Balance sheet - A statement produced by a company detailing a breakdown of assets, capital and current liabilities.
Bond - Commonly called fixed-income securities, bonds allow companies, institutions and governments to borrow money from investors, typically for fixed periods and with an agreed rate of return, followed by the repayment of the initial capital.
Book runner - The book runner is the main underwriter or lead manager in the issuance of new equity, debt or securities instruments. In investment banking, the book runner is the underwriting firm that runs, or is in charge of, the books.
Buy-side - On the ‘buy-side’, investors provide the capital to purchase equity or debt securities, seeking a return on invested funds.
Capital markets - Capital markets are the means by which investors can own, exchange and value assets such as bonds and stocks. Capital markets match the demand for funding from companies, governments, and institutions, with the investors who have funds and are seeking a return on these funds.
Corporate broking - Corporate brokers act as intermediaries between companies and the market, constantly assess market conditions, investors’ sentiment or demand for the company’s shares, and actively engage with investors on a company’s behalf.
Coupon - A term used to describe the annual rate of interest paid on a bond.

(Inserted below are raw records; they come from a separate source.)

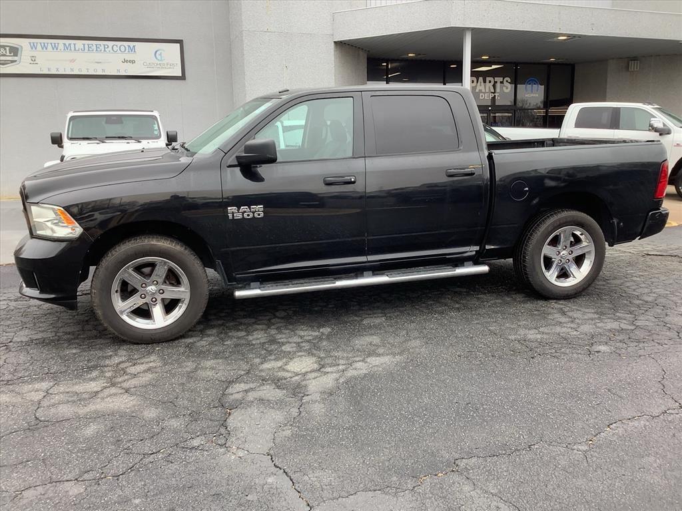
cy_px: 256
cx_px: 341
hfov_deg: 58.4
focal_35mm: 31
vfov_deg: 45.4
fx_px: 611
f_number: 2.4
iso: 40
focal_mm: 3.3
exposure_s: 1/120
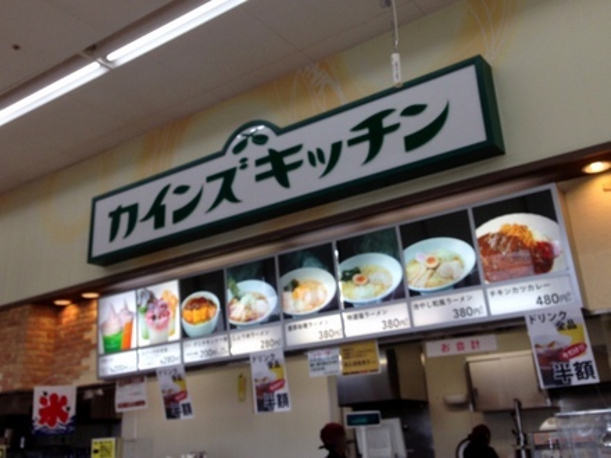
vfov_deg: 42.9
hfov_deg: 55.4
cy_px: 229
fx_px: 582
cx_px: 306
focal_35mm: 33
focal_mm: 4.12
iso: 64
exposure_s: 1/120
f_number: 2.4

Debt capital markets (DCM) - Debt capital markets involve the issuing and trading of debt instruments, such as government and corporate bonds. These let companies, institutions and governments borrow money from investors – usually for fixed periods and with an agreed rate of return.
Derivative - A security whose price moves in relation to the price of single or multiple underlying assets. These assets include market indices, stocks, bonds, commodities or currencies.